The couple's daughter, Barb Pool, who lives in Dallas, is coming home for the Christmas project.
"This year, in his honor, we have planned for many family members, coming from many areas, to help mom fill in for dad," Pool said.
Pool, along with her two siblings, along with members of the family, including his nine grandchildren, are planning to ring bells in honor of Gil Rutledge from 2 to 4 p.m. Saturday at Shawnee's Walmart.
Pool has a collection of sequined Santa hats in all colors that the family will be wearing while also singing Christmas Carols.
The couple, who would ring on behalf of Hilltop Baptist Church, have been members of the Tecumseh and Shawnee community for more than 40 years, Pool said, and her father had a knack of getting people to give.
"Dad got people to stuff that thing," Pool said about the kettle, adding that her father would always run out and help shoppers load items from their carts into their cars.
"He was one of those people who never met a stranger," Pool said.
As they celebrate their first Christmas without him, Pool said they wanted to do something to honor him and they didn't want their mother ringing the bells alone.

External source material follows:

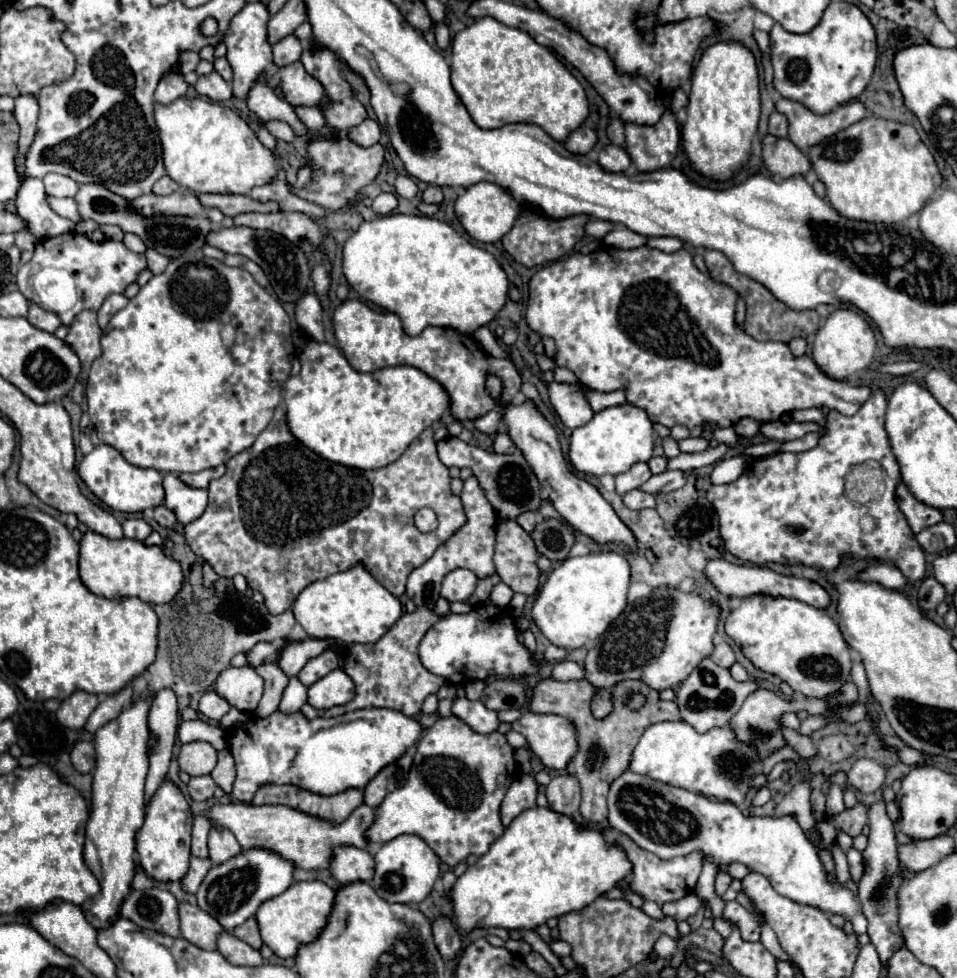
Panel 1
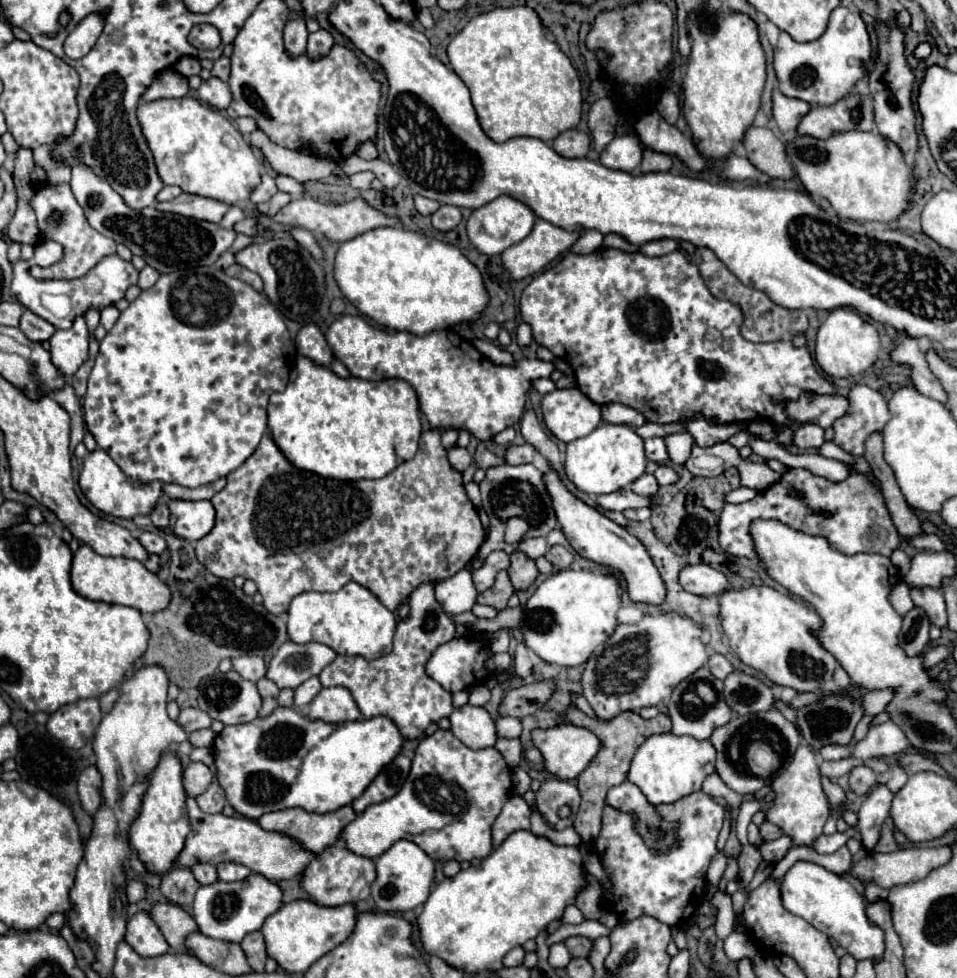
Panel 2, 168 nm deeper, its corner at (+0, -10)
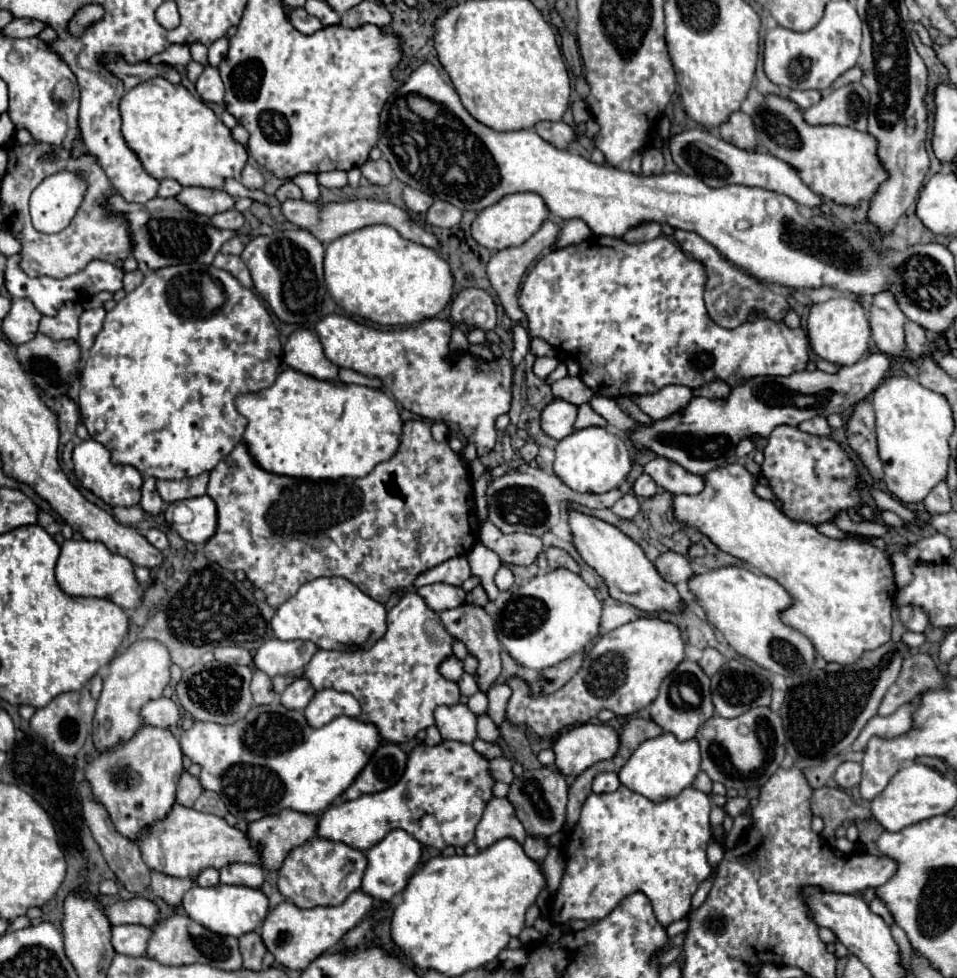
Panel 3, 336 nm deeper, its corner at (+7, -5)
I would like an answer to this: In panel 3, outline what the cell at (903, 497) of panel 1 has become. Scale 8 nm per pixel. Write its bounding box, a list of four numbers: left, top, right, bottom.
[847,401,883,479]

"We're trying to find ways to still celebrate the meaning of Christmas and not feel sad," Pool said.
It's developed into the project set for Saturday. Pool has even made up a poster to honor Rutledge. The family is planning to ring bells and then celebrate their family Christmas that evening.
Lela Rutledge said her husband always volunteered and ringing the bells for the Salvation Army kettle project "was the highlight of the year for him."
Often, she recalled, she'd ring both bells as he helped shoppers with their purchases, and remembers he'd get people to donate going into the store and again when coming out. He often brought out the Christmas spirit in others.
"People would have the longest faces — he could have them smiling before they went through the door," Lela said. "He was always ready to help somebody…he never saw a stranger."
In addition to the Salvation Army bells, Lela said she'll also have her own collection of bells, enough for the whole family.
Page 2 of 2 - "It's hard without him — the holidays are the hardest days," she said. "We know he'll be there in spirit."
Pool said she hopes what they're doing will touch someone's heart.
"It's sure going to help ours," she said.